PS yes, the article in the archive was published in 2014
i still can't read your links, i'm still dragged into this q-learning, i have a lot of reading to do
i don't know how to apply valotility trading to spot, the best i can offer is simple grids))
I can't read your links, I keep getting drawn into q-learning, I need to read a lot
I don't know how to apply valotility trading to spot, the best I can offer is trivial grids )))
Sutton and Barto on cunnilingiling. I have the old version of the book in Russian, the new one is only in english on google. The new one has examples in python.
on cunnilingualism by Sutton, Barto. The old version of the book is in Russian, the new one is only in English on google. The new one has examples in python.

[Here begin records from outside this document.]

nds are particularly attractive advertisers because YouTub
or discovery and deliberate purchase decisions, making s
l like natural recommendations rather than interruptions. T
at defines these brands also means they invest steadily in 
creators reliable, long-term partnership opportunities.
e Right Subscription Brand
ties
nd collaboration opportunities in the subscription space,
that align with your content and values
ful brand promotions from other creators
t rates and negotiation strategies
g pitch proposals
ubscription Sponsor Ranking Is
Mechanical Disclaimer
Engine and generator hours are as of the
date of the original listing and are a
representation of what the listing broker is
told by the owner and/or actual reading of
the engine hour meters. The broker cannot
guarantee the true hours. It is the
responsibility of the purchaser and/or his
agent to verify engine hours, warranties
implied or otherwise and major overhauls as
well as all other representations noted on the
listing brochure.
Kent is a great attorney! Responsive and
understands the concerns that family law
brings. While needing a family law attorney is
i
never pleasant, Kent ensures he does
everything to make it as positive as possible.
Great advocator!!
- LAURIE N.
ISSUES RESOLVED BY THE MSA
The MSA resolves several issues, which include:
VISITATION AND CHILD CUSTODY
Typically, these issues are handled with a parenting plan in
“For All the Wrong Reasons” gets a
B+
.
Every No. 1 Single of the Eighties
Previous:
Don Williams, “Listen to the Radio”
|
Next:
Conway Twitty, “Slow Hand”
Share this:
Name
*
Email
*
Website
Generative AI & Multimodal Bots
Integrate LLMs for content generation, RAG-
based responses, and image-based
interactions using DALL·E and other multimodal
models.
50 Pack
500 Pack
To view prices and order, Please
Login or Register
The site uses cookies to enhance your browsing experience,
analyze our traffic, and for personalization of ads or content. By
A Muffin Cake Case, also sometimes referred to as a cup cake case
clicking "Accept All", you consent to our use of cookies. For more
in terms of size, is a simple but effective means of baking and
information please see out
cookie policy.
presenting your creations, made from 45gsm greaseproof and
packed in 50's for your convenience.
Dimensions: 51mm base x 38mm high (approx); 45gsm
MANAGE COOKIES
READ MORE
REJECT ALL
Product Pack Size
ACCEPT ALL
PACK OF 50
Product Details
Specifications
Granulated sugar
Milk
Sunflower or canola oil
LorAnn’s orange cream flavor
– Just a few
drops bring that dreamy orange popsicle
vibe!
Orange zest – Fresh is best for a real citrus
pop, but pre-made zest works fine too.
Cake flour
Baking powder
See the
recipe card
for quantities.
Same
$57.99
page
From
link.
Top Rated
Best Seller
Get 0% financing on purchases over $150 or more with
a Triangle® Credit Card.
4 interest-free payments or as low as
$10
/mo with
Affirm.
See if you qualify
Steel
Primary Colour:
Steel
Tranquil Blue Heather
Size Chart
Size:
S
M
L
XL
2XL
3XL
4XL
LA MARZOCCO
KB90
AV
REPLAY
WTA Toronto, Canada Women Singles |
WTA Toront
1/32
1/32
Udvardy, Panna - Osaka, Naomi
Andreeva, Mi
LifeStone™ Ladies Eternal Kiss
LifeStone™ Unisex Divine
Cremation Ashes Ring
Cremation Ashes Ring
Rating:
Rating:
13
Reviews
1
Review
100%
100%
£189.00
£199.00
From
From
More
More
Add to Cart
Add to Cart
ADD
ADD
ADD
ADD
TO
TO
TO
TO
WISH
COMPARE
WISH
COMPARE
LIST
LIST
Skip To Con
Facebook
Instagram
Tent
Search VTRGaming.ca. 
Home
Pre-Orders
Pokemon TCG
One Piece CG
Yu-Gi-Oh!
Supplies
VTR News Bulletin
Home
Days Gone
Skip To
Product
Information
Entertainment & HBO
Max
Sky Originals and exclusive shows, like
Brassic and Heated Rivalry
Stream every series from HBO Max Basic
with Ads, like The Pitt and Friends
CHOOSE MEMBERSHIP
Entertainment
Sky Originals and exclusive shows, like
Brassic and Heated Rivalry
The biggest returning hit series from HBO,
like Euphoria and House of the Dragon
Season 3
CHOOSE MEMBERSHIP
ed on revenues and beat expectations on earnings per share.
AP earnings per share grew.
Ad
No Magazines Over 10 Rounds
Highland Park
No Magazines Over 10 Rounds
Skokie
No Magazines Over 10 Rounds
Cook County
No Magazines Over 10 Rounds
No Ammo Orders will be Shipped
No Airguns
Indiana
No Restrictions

Yes downloaded, there is a lot to read
SZY: there are examples of CNTK in the network, it seems that it's not difficult to make LSTM in C#, one problem, Microsoft lazy, even on the CNTK official page they send to study the API from Python, like this tutorial, use there also
https://bhrnjica.net/2017/12/07/cntk-106-tutorial-time-series-prediction-with-lstm-using-c/
Yes, I downloaded it, there is a lot to read, and you also need to check this kuni)))
ZS: there are examples of CNTK in the network, it seems it's not difficult to make LSTM in C#, one problem, Microsoft lazy, even on the CNTK public page they send to study the API from Python, they say here is the manual, use there also
https://bhrnjica.net/2017/12/07/cntk-106-tutorial-time-series-prediction-with-lstm-using-c/
they have some kind of illiquidity, I don't know who uses it
try 2 layers and reduce the number of neurons in layers, down to 1 in each layer.
before the white vertical line - sample, after - oos
The more neurons - the more probability of fitting (more degrees of freedom), try to reduce the number of neurons as long as the neuron can produce at least somewhat sane results.
That is, the clearer the information in the inputs and the rougher the mesh, the better.
Vladimir, hello!
How are you doing with the script I sent you, have you tried to experiment with it? Maybe you've developed the idea and the regression approach?